Si je considère Ryusuke Hamaguchi comme un des meilleurs cinéastes en activité (toutes nationalités confondues) c'est probablement car film après film, ses choix de mise en scène et surtout ses scénarios faisant la part belle à l'inattendu et à la sensibilité de personnages écrits avec beaucoup de finesse et loin d'être de vulgaires stéréotypes m'enchantent.
Après avoir magnifié les vies ordinaires d'un groupe d'amies insatisfaites par leurs existences étriquées et en quête d'un bonheur vital semblant inatteignable dans le film-fleuve "Senses/Happy Hour", puis fait un grand film sur le deuil et la reconstruction de ceux qui restent avec "Drive My Car", Hamaguchi s'essaie désormais à la réalisation de contes et on peut dire que le pari est une nouvelle fois réussi.
Si il est vrai que le cinéaste tombe dès fois dans certaines facilités (Ah ! ce quiproquo entre deux amies et un homme tiraillé entre les deux et l'envie de vengeance de l'une d'elles bien trop évident ; Cette lecture suggestive d'un passage grivois d'un roman par une mère de famille à la libido développée devant son auteur), il parvient tout de même le plus souvent à surprendre le spectateur et à bousculer nos attentes.
Ainsi pour le premier segment, en proposant une fin alternative, le cinéaste s'amuse et nous amuse en offrant deux choix d'histoires radicalement opposées. Qui n'a jamais eu envie d'avoir la capacité d'avoir un réel impact sur la destinée amoureuse de ses proches, en adoptant un comportement plutôt qu'un autre ?

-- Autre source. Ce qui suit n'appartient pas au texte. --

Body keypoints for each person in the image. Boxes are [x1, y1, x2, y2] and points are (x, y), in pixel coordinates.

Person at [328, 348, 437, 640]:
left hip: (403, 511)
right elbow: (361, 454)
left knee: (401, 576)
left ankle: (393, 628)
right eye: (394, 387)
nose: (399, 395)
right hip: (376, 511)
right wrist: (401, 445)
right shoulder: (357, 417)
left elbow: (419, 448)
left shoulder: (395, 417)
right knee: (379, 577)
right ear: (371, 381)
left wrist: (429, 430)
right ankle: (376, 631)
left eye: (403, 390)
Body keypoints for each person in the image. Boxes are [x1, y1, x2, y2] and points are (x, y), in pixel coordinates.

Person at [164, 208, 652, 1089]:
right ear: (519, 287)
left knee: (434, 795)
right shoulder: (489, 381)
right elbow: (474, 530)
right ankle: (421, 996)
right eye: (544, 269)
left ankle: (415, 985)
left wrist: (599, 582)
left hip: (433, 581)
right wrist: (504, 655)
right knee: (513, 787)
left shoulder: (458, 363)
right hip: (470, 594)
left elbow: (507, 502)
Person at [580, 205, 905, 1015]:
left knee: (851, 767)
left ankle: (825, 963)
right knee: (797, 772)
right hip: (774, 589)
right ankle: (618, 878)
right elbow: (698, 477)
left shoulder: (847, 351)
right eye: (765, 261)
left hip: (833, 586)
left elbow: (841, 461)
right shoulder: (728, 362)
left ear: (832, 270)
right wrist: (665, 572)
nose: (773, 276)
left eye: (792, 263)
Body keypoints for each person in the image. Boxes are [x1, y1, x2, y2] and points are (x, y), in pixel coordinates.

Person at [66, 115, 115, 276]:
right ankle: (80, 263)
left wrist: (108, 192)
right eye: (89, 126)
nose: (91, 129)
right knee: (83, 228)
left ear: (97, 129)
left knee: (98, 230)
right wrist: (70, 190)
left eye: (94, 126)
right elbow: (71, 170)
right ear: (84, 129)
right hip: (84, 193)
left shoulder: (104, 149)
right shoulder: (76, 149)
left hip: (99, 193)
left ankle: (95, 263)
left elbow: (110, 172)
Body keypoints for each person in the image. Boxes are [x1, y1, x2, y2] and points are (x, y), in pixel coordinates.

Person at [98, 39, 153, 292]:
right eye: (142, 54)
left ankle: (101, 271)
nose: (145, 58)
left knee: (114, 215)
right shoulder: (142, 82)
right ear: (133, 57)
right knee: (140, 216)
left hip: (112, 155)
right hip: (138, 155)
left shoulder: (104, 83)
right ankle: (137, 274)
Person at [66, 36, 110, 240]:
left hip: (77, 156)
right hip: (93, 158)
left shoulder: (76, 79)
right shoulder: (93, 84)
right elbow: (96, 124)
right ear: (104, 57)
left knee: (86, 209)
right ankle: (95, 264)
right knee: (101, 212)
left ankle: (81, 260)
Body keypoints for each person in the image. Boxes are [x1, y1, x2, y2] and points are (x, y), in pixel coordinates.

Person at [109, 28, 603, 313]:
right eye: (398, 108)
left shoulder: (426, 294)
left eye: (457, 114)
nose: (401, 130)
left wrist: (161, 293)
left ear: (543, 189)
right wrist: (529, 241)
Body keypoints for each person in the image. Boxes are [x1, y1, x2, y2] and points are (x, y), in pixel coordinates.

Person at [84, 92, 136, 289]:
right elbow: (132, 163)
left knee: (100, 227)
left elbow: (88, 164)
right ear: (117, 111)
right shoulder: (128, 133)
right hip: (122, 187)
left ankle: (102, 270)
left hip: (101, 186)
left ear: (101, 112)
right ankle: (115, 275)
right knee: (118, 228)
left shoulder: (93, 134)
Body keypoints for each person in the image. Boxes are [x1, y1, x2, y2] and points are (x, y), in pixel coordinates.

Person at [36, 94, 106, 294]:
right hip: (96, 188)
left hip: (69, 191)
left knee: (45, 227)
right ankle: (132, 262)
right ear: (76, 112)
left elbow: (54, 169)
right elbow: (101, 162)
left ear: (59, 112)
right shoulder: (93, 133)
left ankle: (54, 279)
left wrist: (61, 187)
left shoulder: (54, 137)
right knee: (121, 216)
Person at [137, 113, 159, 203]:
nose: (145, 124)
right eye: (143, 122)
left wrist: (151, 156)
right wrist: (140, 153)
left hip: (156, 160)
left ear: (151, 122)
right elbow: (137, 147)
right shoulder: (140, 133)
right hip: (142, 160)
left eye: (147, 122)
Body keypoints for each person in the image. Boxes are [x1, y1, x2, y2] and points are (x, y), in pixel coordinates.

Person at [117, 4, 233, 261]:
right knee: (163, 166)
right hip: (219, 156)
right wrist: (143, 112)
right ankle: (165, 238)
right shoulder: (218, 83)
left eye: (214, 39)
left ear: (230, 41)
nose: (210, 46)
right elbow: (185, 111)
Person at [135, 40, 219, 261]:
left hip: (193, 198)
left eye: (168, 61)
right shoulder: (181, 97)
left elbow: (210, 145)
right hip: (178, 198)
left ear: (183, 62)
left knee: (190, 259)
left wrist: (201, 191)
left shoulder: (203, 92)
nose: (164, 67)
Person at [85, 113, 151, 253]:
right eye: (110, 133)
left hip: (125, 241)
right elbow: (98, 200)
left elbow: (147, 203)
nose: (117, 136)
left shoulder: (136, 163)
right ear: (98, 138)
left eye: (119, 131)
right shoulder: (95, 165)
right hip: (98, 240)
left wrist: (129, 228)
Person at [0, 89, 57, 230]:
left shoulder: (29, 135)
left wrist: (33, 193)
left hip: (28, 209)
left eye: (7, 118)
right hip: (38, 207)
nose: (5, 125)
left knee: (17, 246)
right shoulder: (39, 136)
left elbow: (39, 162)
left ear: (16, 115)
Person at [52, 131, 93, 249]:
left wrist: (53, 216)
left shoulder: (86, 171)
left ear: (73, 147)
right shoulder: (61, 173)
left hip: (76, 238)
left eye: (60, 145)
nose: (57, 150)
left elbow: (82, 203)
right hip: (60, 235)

Peut-être que ce n'est pas votre cas mais moi oui !
Quant au second segment, que j'ai trouvé il est vrai plus faible, il met en avant un personnage d'écrivain auréolé d'une renommée récente et surtout le pouvoir des mots. A la fois consolateurs (L'ancienne étudiante retrouve confiance en elle après avoir entendu les remarques de l'auteur qui l'a valorise) mais aussi trompeurs (La même femme qui tout en manipulant cet écrivain avec ses intentions érotiques à travers ces mots pour mieux l'entraîner dans une confession de tout ce qu'il refoule)
Enfin pour le dernier segment, c'est un jeu de rôles espiègle et étonnant de bout en bout avec l'aide de deux superbes actrices qui semblent prendre autant de plaisir à jouer que nous en les regardant.
Et si nos vies étaient interchangeables ? Peut-on finir par accepter son passé et aller de l'avant ?
Deux questions dont ce dernier conte (et à mon sens le plus lumineux) traite en filigrane mais en n'offrant pas une réponse toute faite. Le spectateur devant faire ses propres conclusions.
Alors je concède que visuellement le style est très épuré et manque peut-être un brin d'audace mais j'ai été enchantée par ces histoires somme toutes ordinaires et ravie de m'immiscer l'espace de deux heures (qui semblent filer à la vitesse de l'éclair) dans d'autres vies que la mienne.
Le cinéma en provenance du pays du soleil levant est en grande forme et c'est une très bonne nouvelle.